— И вы говорите, что они над этим покатывались?
— Все трое: и лейтенант, и доктор, и сам командор — никто не мог удержаться от смеха.
Тартарен пожал плечами и изобразил на своем лице сожаление:
— Известно, что англичанам редко выпадает случай посмеяться, вот они и рады всякой ерунде! Ну, дитя мое, пора спать, до завтра!
Немного погодя оба они заснули, и во сне один из них увидел Клоринду, а другой — супругу командора, ибо Лики-Рики была уже далеко.
Дни шли за днями и складывались в недели, путешествие превращалось в прелестную, очаровательную прогулку, и Тартарен, так любивший возбуждать к себе симпатию, приводить в восхищение, все время ощущал вокруг себя эту атмосферу и наблюдал самые разнообразные проявления этих чувств.
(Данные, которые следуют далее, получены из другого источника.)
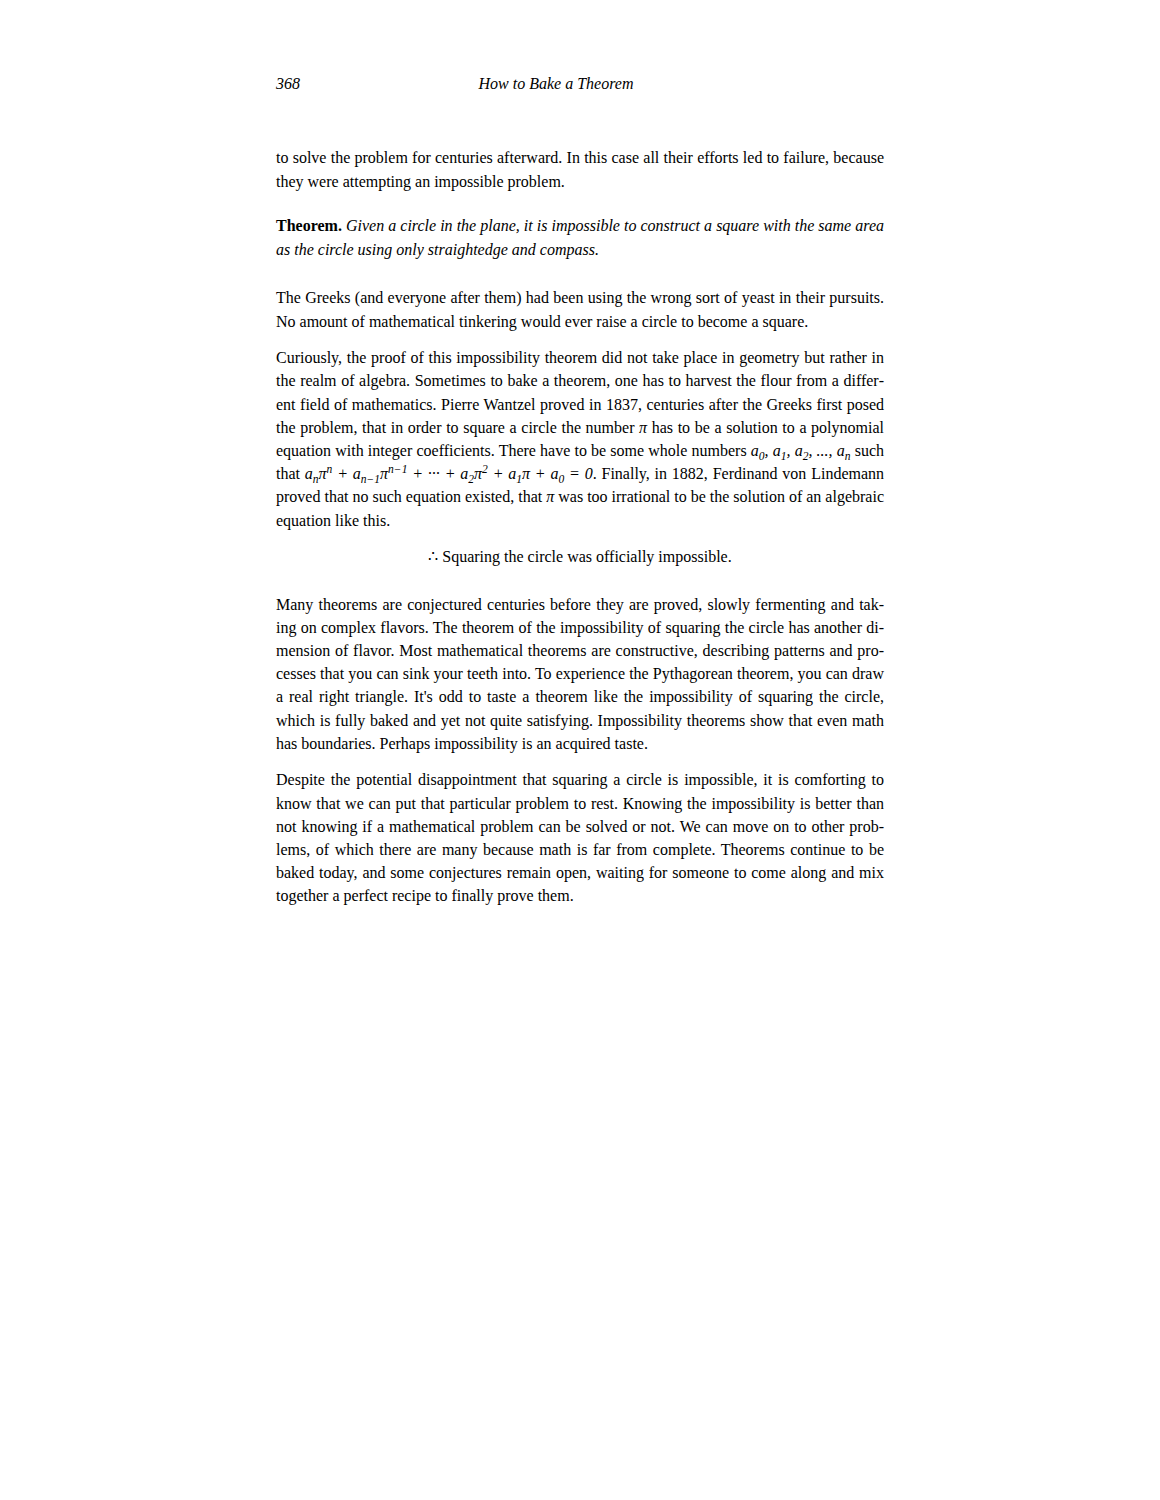368 How to Bake a Theorem
to solve the problem for centuries afterward. In this case all their efforts led to failure, because they were attempting an impossible problem.
Theorem. Given a circle in the plane, it is impossible to construct a square with the same area as the circle using only straightedge and compass.
The Greeks (and everyone after them) had been using the wrong sort of yeast in their pursuits. No amount of mathematical tinkering would ever raise a circle to become a square.
Curiously, the proof of this impossibility theorem did not take place in geometry but rather in the realm of algebra. Sometimes to bake a theorem, one has to harvest the flour from a different field of mathematics. Pierre Wantzel proved in 1837, centuries after the Greeks first posed the problem, that in order to square a circle the number π has to be a solution to a polynomial equation with integer coefficients. There have to be some whole numbers a0, a1, a2, ..., an such that anπn + an−1πn−1 + ··· + a2π2 + a1π + a0 = 0. Finally, in 1882, Ferdinand von Lindemann proved that no such equation existed, that π was too irrational to be the solution of an algebraic equation like this.
∴ Squaring the circle was officially impossible.
Many theorems are conjectured centuries before they are proved, slowly fermenting and taking on complex flavors. The theorem of the impossibility of squaring the circle has another dimension of flavor. Most mathematical theorems are constructive, describing patterns and processes that you can sink your teeth into. To experience the Pythagorean theorem, you can draw a real right triangle. It's odd to taste a theorem like the impossibility of squaring the circle, which is fully baked and yet not quite satisfying. Impossibility theorems show that even math has boundaries. Perhaps impossibility is an acquired taste.
Despite the potential disappointment that squaring a circle is impossible, it is comforting to know that we can put that particular problem to rest. Knowing the impossibility is better than not knowing if a mathematical problem can be solved or not. We can move on to other problems, of which there are many because math is far from complete. Theorems continue to be baked today, and some conjectures remain open, waiting for someone to come along and mix together a perfect recipe to finally prove them.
Он мог бы сказать о себе словами Виктора Жакмона, который в одном из своих писем выразился так: «Странно сложились мои отношения с англичанами! Эти люди, с виду такие бесстрастные, такие холодные друг с другом, мгновенно оттаивают от моей непринужденности. Они волей-неволей впервые в жизни становятся ласковы; я делаю их добрыми, я в двадцать четыре часа офранцуживаю любого англичанина».
На «Томагавке» все обожали Тартарена — и офицеры и матросы, обожали везде одинаково: и на носу и на корме. Всякие разговоры о том, что он военнопленный, что его дело будет передано в английский суд, были прекращены, — его собирались освободить в Гибралтаре.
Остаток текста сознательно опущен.